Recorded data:
+++

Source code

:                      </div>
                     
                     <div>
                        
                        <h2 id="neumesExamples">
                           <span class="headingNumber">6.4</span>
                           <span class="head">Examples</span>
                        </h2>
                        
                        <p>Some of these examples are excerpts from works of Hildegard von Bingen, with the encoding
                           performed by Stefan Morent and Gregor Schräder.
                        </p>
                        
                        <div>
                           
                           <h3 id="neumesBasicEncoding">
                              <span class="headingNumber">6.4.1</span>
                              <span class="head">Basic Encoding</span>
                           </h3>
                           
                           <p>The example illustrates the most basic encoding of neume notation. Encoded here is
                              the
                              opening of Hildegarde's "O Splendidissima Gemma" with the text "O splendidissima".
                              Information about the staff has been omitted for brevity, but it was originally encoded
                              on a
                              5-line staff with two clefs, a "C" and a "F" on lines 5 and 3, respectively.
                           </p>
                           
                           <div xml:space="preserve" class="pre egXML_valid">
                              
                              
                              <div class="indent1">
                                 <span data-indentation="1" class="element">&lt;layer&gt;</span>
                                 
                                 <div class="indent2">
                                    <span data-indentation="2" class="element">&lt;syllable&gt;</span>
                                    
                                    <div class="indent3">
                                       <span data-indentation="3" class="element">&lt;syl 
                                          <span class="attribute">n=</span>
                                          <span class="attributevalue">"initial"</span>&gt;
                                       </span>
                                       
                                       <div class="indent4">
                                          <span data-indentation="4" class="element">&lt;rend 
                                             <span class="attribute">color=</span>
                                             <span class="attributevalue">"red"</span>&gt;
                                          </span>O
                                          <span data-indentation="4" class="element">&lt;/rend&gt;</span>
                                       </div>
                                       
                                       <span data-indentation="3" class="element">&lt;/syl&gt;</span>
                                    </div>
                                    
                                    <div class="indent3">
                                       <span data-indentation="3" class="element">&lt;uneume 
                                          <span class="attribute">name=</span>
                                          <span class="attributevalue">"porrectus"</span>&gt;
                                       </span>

+++

— Exercise —
Copy out every line of the records that contains the string "rend".

— Task answer —
                                          <span data-indentation="4" class="element">&lt;rend 
                                          <span data-indentation="4" class="element">&lt;/rend&gt;</span>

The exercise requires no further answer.